After weeks of volatile trading and big swings on Wall Street, Tuesday was relatively uneventful for investors, with most major benchmarks finishing little changed from their open. Mildly encouraging news on the job front was cheered, and comments from two Fed officials on future rate changes were carefully parsed. The ETFdb 60 Index, a benchmark measuring the performance of the universe of investable assets available through ETFs, shed 1.79 points, or 0.2%, to close at 1,013.78. Aggregate trading volume for index components was unusually light at 657 million shares.
The United States Natural Gas Fund (UNG) continued its volatile ways on Tuesday, dropping 3.9% amid forecasts for mild weather. Separately, the International Energy Agency said in its annual report that the world is facing an oversupply of natural gas, and that prices are expected to fall in coming years. Natural gas in storage in the U.S. as of October 30 stood at an all time high of 3.788 trillion cubic feet, 11% higher than last year and more than 12% above the five-year average.

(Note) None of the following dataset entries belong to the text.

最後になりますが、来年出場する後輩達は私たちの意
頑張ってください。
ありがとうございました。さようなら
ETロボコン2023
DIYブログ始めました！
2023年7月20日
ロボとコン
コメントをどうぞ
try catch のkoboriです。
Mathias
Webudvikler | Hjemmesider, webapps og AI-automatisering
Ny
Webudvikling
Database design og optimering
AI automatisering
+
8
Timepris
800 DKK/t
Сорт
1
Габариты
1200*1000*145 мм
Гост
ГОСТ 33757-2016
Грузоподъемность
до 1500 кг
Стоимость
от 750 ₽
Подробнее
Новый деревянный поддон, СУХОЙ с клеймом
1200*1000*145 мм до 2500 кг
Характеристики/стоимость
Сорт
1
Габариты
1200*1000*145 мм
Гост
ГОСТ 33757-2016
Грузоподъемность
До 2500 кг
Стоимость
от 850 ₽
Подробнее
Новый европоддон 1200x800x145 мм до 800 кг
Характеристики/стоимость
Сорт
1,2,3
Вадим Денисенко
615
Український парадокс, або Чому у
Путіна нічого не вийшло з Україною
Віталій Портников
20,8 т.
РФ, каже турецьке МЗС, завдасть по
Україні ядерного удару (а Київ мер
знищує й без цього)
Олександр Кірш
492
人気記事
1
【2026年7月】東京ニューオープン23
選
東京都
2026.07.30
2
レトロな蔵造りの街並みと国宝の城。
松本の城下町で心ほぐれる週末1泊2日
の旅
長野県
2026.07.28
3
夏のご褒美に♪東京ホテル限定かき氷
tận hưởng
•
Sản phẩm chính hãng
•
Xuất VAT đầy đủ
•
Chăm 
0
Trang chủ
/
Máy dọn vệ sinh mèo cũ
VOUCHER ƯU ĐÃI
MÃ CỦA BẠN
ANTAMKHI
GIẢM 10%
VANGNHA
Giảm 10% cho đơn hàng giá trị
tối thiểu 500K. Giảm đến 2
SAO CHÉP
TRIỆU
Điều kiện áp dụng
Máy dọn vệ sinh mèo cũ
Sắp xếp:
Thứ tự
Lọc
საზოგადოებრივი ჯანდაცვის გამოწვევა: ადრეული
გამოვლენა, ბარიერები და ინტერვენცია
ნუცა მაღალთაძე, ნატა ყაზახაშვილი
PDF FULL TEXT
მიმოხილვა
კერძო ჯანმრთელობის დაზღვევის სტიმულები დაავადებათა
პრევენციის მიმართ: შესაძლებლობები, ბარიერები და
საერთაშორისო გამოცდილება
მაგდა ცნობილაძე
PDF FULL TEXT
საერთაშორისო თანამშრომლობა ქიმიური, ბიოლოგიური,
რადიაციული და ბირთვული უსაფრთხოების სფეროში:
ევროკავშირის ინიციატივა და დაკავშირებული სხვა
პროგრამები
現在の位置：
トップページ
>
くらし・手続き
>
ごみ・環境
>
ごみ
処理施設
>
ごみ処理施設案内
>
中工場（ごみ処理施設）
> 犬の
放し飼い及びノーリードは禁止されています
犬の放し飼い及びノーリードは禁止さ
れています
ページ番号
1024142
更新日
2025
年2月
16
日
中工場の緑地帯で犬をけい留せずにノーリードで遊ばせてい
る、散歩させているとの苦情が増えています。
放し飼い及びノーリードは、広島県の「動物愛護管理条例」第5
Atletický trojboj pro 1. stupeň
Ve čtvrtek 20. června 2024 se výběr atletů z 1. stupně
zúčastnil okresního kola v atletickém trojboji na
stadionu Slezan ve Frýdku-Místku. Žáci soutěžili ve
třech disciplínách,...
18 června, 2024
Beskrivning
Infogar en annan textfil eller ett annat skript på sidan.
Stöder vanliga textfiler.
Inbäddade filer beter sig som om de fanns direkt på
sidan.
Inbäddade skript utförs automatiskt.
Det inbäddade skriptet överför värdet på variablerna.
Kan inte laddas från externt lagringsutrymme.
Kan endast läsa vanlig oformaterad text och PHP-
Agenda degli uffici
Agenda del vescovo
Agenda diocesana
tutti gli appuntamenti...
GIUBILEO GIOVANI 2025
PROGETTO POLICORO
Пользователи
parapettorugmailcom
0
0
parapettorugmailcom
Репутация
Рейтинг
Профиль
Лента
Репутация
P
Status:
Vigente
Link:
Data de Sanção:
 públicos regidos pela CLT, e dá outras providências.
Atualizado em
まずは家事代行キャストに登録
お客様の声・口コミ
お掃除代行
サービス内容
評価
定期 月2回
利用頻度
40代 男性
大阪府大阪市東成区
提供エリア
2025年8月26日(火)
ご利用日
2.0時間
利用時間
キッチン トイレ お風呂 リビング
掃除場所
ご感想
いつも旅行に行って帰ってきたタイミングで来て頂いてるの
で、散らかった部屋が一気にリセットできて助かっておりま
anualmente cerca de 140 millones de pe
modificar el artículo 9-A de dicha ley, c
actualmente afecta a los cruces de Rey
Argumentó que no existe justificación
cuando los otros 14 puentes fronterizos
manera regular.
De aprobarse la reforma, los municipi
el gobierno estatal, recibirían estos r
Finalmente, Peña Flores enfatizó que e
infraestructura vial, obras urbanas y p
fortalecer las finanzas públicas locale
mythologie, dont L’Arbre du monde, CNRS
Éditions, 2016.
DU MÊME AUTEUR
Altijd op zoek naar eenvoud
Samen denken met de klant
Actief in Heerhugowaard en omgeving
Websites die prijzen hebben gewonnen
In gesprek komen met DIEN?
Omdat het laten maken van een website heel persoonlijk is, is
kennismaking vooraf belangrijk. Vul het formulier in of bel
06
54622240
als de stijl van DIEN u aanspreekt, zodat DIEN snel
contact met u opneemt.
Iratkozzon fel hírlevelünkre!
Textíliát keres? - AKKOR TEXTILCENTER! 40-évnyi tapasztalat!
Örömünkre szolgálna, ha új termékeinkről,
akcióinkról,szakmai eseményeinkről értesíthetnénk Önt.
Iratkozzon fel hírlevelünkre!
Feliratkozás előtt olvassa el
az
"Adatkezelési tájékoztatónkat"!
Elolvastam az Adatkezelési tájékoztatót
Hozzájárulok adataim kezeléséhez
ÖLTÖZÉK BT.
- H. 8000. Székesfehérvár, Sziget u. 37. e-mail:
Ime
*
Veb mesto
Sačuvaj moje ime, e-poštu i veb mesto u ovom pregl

A downgrade of Tropical Storm Ida to a tropical depression off the coast of Alabama also weighed on natural gas prices. UNG has now lost more than 60% year-to-date and 70% over the last 52 weeks.
Leading the way higher on Tuesday was the Market Vectors Gold Miners ETF (GDX), which gained 0.8% as bullion prices continued to rise. In recent months, GDX has effectively serves as a leveraged play on gold prices. GLD rose 0.2% on Tuesday.
Later this week, Van Eck is scheduled to introduce its Junior Gold Miners ETF (GDXJ), a product that will focus on small- to medium-size companies engaged in the development of new sources of gold.
Disclosure: No positions at time of writing.